▶ [TASK TO COMPLETE] Determine how many lines below contain the word "rule", then state only that figure.

━━━━━━━━━━━━━━━━━━━━

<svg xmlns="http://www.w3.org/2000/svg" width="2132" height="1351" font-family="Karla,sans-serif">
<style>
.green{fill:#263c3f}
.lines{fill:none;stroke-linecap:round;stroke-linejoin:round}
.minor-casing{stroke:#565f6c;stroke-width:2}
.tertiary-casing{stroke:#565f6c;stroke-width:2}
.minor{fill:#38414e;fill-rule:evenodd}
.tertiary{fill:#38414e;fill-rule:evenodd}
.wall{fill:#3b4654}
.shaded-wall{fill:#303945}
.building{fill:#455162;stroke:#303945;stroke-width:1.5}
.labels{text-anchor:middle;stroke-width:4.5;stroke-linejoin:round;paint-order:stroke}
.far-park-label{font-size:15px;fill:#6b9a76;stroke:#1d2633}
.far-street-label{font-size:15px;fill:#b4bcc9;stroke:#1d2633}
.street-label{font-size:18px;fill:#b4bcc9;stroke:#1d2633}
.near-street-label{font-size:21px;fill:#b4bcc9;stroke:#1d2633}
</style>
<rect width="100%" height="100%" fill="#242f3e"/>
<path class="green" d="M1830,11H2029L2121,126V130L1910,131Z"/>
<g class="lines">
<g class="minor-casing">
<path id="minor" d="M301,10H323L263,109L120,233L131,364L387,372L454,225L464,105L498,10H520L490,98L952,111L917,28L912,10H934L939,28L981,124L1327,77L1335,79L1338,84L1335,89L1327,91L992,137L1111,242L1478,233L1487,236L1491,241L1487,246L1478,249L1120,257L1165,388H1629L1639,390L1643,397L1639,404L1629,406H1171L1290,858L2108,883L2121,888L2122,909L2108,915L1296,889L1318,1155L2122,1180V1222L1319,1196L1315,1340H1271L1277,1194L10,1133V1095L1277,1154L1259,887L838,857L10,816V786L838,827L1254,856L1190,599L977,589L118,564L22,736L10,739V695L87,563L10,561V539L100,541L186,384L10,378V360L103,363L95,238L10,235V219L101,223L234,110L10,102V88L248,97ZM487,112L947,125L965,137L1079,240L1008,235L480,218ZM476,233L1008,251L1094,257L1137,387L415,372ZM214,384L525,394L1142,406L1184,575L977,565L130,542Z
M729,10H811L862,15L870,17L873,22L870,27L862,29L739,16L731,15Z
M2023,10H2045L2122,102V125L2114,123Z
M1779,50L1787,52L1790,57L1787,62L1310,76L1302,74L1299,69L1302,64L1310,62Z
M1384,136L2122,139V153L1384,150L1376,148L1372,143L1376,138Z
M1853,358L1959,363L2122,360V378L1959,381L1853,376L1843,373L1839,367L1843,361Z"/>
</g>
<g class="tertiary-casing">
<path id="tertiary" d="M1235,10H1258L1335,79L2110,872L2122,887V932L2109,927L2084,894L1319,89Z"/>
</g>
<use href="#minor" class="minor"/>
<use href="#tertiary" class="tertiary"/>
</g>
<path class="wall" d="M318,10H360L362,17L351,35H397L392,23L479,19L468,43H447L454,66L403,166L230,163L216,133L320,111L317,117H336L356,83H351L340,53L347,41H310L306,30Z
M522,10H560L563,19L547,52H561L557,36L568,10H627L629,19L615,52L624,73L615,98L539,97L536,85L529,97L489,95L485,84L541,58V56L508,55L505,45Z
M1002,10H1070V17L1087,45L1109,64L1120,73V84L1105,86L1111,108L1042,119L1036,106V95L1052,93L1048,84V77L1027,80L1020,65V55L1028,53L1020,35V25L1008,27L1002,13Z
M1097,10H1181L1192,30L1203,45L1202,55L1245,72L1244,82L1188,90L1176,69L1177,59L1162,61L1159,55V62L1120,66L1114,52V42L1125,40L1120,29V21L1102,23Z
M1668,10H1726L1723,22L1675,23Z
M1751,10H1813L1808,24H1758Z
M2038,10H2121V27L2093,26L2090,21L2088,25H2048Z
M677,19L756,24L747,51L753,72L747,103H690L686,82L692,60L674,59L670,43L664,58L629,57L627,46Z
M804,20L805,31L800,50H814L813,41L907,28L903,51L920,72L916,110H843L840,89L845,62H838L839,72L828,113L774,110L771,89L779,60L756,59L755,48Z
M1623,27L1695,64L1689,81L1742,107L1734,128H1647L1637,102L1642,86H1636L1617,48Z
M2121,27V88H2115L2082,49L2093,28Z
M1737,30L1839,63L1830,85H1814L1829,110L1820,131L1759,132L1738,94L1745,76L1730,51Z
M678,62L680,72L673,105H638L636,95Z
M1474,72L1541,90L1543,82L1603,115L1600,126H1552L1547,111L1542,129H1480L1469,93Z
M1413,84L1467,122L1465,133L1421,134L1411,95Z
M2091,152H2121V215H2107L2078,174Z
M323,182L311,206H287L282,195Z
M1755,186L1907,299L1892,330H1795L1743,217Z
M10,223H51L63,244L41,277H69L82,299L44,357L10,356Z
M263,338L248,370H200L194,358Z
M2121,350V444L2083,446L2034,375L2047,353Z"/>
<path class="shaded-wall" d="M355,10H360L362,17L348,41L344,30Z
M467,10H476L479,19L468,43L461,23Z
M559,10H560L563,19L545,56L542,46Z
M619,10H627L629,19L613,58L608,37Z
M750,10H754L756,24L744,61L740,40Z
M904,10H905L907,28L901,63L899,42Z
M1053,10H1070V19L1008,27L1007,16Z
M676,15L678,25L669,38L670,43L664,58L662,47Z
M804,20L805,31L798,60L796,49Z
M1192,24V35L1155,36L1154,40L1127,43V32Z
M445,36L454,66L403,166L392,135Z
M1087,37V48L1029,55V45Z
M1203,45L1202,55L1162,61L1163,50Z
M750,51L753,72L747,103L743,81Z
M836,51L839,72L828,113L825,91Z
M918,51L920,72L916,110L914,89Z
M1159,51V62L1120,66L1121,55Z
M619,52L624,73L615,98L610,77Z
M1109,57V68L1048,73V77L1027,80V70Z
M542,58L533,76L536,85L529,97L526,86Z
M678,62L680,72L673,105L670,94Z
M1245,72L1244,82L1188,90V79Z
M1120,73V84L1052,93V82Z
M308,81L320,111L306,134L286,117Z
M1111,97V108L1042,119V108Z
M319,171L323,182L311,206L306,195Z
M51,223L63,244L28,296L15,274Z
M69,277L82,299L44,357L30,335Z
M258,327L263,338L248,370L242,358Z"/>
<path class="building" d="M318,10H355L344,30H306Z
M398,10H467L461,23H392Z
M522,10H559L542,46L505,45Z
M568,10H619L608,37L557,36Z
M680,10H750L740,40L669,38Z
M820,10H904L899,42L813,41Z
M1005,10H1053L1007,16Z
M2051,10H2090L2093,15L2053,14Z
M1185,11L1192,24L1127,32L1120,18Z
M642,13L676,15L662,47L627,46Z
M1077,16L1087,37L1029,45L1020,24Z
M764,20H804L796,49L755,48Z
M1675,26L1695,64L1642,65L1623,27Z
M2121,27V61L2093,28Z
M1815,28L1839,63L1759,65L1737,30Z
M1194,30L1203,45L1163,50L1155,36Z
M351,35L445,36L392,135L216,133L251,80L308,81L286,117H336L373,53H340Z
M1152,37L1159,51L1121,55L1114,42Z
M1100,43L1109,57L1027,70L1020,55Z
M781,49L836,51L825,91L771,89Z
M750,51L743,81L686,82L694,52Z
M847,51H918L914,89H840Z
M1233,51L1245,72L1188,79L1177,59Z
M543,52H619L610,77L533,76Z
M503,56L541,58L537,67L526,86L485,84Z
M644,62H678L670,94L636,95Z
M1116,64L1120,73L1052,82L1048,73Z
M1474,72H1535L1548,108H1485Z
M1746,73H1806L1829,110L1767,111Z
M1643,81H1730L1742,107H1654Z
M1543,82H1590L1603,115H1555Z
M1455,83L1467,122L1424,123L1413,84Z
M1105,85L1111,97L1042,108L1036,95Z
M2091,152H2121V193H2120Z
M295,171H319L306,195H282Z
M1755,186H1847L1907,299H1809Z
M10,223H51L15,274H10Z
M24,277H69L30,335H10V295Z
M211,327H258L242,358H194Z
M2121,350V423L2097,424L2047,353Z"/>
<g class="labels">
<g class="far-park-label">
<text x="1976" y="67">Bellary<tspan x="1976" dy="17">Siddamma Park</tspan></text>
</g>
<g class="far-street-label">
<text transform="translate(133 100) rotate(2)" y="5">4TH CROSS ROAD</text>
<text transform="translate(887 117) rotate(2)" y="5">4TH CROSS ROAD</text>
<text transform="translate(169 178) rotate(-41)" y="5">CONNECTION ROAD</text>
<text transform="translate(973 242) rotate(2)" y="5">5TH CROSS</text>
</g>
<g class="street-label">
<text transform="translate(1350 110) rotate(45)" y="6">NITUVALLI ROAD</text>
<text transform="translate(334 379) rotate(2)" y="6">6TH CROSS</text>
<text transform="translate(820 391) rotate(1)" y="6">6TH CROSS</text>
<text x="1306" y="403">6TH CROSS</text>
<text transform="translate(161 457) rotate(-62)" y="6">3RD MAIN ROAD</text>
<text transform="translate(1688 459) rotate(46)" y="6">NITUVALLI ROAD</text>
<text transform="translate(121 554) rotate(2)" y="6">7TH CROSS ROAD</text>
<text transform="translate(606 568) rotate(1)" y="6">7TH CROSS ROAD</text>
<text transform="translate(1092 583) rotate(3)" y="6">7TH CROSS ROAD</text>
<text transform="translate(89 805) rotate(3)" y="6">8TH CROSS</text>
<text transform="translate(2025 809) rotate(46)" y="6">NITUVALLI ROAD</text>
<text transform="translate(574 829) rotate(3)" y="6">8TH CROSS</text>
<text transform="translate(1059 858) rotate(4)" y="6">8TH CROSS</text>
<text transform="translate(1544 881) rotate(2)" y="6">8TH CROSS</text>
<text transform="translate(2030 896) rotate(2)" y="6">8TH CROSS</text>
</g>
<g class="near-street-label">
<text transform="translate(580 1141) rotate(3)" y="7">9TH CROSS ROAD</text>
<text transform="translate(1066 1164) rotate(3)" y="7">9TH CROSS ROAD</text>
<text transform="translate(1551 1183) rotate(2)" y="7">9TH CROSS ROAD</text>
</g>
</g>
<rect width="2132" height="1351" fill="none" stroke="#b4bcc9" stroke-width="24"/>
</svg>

━━━━━━━━━━━━━━━━━━━━

▶ [COMPLETED EXERCISE] 2